A great deal of the design of cast iron was Renaissance in character, but the designers did not ignore the new taste for the Gothic, or the growing trend toward the rustic and the naturalistic. The much-publicized "corn-fence" in New Orleans is an example of the extremes to which the naturalistic was carried: interlaced corn stalks, foliage, and leaves form the design of the railing, while the posts have pumpkins for bases and bundles of corn stalks for shafts, with a cluster of ears of corn as finials.
The pirating of competitors' designs was general practice, and it is amusing to note that despite its claims of "original designs" the firm of Robert Wood was not always above it. This practice was commented on by two commissioners sent over from England in 1853 to report on the American ornamental iron products shown at the New York Crystal Palace. They noted that while castings "are made in large quantities in New York, Boston, Philadelphia, and other large cities, these are usually copies or adaptations of similar work made in this country [England]."

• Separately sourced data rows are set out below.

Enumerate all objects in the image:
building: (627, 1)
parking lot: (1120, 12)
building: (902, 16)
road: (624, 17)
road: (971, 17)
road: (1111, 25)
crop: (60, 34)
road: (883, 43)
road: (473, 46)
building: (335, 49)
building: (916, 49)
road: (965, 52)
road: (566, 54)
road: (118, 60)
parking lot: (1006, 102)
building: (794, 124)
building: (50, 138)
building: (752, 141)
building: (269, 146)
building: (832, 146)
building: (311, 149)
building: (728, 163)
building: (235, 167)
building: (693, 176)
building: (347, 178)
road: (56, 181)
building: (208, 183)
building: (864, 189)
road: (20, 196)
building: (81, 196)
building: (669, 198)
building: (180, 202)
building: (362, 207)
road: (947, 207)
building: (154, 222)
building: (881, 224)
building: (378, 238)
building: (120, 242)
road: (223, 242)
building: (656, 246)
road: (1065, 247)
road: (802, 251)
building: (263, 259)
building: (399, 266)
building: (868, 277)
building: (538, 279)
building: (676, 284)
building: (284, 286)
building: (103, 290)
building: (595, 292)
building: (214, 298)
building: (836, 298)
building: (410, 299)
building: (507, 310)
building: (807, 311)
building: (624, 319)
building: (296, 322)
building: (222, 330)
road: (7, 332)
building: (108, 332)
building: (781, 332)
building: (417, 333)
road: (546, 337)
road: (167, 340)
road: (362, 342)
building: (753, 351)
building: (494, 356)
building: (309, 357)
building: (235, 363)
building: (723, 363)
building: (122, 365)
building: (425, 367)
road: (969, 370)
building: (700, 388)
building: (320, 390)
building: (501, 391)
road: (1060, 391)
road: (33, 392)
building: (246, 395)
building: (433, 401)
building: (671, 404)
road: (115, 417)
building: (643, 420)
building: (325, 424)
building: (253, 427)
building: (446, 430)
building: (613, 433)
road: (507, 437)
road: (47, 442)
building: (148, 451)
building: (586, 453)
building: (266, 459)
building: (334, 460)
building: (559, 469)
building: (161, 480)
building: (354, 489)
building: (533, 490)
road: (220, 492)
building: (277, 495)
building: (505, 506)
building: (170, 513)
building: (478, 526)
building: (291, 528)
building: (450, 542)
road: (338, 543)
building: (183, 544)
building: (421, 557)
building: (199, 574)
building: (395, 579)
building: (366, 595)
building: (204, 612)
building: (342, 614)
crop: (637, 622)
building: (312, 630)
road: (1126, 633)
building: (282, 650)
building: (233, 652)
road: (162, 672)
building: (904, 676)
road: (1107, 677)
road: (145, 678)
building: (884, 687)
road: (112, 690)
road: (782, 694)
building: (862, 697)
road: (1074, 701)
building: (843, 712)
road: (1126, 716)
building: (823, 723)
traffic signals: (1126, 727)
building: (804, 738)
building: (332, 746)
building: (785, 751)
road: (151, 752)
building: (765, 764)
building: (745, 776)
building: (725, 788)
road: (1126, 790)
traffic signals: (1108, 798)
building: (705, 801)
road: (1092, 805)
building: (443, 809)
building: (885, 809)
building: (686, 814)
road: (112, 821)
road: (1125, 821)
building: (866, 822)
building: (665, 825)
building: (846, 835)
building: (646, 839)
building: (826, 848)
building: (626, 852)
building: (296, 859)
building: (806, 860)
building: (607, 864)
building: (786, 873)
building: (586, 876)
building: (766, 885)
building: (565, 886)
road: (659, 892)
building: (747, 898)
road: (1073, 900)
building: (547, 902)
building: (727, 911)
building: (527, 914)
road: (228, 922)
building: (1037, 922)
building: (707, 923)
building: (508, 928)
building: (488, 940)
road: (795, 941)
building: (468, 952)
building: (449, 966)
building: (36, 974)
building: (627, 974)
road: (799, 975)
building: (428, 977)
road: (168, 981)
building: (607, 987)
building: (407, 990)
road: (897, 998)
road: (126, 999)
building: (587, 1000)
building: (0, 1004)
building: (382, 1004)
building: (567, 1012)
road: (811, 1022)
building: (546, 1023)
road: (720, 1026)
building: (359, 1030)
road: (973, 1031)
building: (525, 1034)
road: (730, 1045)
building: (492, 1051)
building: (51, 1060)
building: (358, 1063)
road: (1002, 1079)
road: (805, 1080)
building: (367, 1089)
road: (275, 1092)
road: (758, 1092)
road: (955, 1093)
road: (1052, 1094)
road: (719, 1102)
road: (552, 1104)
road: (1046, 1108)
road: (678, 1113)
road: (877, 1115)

Robert Wood was unusually progressive for his time in having his own pattern-making department. In his day, pattern making was usually a free-lance profession. Some of the patterns took weeks to carve in wood, and since they were costly affairs they were planned so that they could be put to many uses. A pattern designed as a railing, for instance, might serve equally well as a window guard, or various units might be combined (none too harmoniously sometimes) to form large gates, verandahs, or summer houses. Robert Wood's patterns were valued at several hundred thousand dollars, and were housed in a fireproof building. He had a lithographed drawing made of every article he manufactured, and these prints formed the basis of his handsome catalogues.
It is difficult to assign pieces to specific manufacturers, since free-lance pattern makers often sold the same design to various firms. Furthermore, designers had no scruples whatever about copying each others' patterns. Another difficulty in assigning a piece to a particular manufacturer results from a practice common to the trade. Whenever a firm went out of business, its patterns were always bought up by other manufacturers. Therefore, even though an article may be stamped with a firm's name (though few of the early pieces were), this is no guarantee that the design was first created by or for that firm. Wood and Perot designs are duplicated, for instance, in many of those issued by the Variety Iron Works of York, Pennsylvania. This firm was founded in 1840, and in 1860 became E. G. Smyser's Sons, which in its turn became Smyser-Rover Company. We can only conclude that at some time in its existence the firm in York, Pennsylvania, must have acquired quite a few of the patterns of the Philadelphia firm.
There were many firms manufacturing ornamental cast iron in Philadelphia; seventeen were listed in 1858 - a number which fell off to eleven in 1864. But there was none with such a reputation for "tasteful elegance" as that of Robert Wood.